Henri – Un air de famille (1996), joué par Jean-Pierre Bacri
Henri, patron de bistrot fatigué, ne parle pas beaucoup. Il râle, rumine, mais derrière ses silences, il y a une pudeur immense. Dans ce huis clos de famille où tout se dit à demi-mot ou trop fort, Bacri campe un père paumé, englué dans une routine sans relief. Il ne sait pas montrer l’amour, mais il est là, dans un regard, un geste maladroit. Ce rôle illustre à merveille la figure du père taiseux, mais jamais indifférent, prisonnier de ses propres renoncements.
Bruno – L’Enfant (2005), joué par Jérémie Renier
C’est l’un des rôles les plus bruts du cinéma social européen. Bruno est jeune, sans repères, un peu voyou. Lorsqu’il vend son bébé pour de l’argent, puis tente de le récupérer, le film bascule. La paternité ici n’est pas donnée, elle se construit dans la douleur et la culpabilité. Renier est bouleversant de justesse dans ce rôle d’homme qui comprend trop tard ce que signifie être père. Un récit d’apprentissage inversé, poignant et sans fard.

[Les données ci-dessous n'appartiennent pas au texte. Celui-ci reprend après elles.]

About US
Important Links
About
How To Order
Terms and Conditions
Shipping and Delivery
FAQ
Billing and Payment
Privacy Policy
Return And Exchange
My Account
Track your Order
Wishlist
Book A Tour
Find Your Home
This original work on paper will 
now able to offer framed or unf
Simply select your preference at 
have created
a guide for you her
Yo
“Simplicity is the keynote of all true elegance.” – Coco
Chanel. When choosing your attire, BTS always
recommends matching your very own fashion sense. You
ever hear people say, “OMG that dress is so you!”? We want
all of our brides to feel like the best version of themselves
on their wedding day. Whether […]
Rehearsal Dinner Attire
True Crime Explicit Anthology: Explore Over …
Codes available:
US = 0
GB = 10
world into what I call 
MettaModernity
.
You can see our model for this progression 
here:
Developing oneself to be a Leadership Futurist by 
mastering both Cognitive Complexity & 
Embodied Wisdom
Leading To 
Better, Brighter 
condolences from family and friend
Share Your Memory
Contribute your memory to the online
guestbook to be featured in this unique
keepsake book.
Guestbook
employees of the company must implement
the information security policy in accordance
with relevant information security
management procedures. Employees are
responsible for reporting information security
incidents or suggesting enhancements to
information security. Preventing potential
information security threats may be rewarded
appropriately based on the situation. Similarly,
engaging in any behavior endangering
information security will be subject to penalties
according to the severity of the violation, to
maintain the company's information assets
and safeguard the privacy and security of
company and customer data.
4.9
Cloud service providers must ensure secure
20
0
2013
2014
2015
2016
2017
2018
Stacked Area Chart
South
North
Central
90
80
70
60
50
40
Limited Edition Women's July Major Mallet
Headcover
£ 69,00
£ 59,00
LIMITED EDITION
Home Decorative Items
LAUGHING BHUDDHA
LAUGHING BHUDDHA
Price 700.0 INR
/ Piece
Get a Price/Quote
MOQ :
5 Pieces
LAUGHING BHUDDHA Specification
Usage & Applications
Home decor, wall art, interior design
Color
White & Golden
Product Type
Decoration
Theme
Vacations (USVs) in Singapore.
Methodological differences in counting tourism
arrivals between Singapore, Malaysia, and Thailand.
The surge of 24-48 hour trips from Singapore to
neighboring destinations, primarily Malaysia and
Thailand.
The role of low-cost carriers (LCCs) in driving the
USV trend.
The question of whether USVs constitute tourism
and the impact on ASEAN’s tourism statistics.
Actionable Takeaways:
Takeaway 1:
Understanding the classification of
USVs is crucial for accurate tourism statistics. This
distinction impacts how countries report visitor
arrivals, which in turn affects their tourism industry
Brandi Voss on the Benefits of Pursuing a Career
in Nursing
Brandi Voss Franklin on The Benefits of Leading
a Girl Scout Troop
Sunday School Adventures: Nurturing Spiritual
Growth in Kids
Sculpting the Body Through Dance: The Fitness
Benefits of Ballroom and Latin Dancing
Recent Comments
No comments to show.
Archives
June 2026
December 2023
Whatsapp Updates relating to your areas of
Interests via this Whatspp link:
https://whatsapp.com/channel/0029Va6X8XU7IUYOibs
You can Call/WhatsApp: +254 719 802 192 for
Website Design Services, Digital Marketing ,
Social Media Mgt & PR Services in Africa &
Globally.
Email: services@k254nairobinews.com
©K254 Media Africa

Antoine Doinel – L’Amour en fuite (1979), joué par Jean-Pierre Léaud
Antoine Doinel, héros de Les 400 coups, est devenu adulte… et père. Mais l’enfant mal aimé qu’il a été plane encore sur sa manière d’être père à son tour. Dans ce film de François Truffaut, la paternité est entremêlée aux souvenirs, aux divorces, aux amours perdues. Léaud, dans son éternelle nervosité, incarne un homme qui cherche à faire mieux que ses parents, sans toujours y arriver. Un rôle subtil, qui montre que devenir père ne fait pas oublier qu’on a été enfant.
Daniel – Trois hommes et un couffin (1985), joué par Roland Giraud
Trois célibataires découvrent un bébé sur leur pas de porte. Panique. Couches. Biberons. Et peu à peu… amour. Daniel, l’un des trois colocataires, va s’attacher profondément à l’enfant. Ce film, drôle et tendre, montre qu’on ne naît pas père, on le devient. Daniel, avec ses maladresses, ses angoisses et sa douceur, incarne cette paternité improvisée, mais sincère. Une comédie culte, qui rappelle que parfois, l’instinct prend le pas sur les plans.
Ces six pères ne sont ni parfaits, ni héroïques. Ils doutent, ils dérapent, mais ils réparent aussi. Chacun, à sa manière, nous raconte quelque chose de précieux sur la paternité: qu’elle n’est jamais simple, qu’elle s’invente, se corrige et se réinvente en permanence. En les regardant vivre, échouer et aimer, on se souvient que l’essentiel n’est pas dans la maîtrise, mais dans la présence, même si cette dernière est imparfaite. Et c’est peut-être là que réside toute la beauté de ces pères du cinéma.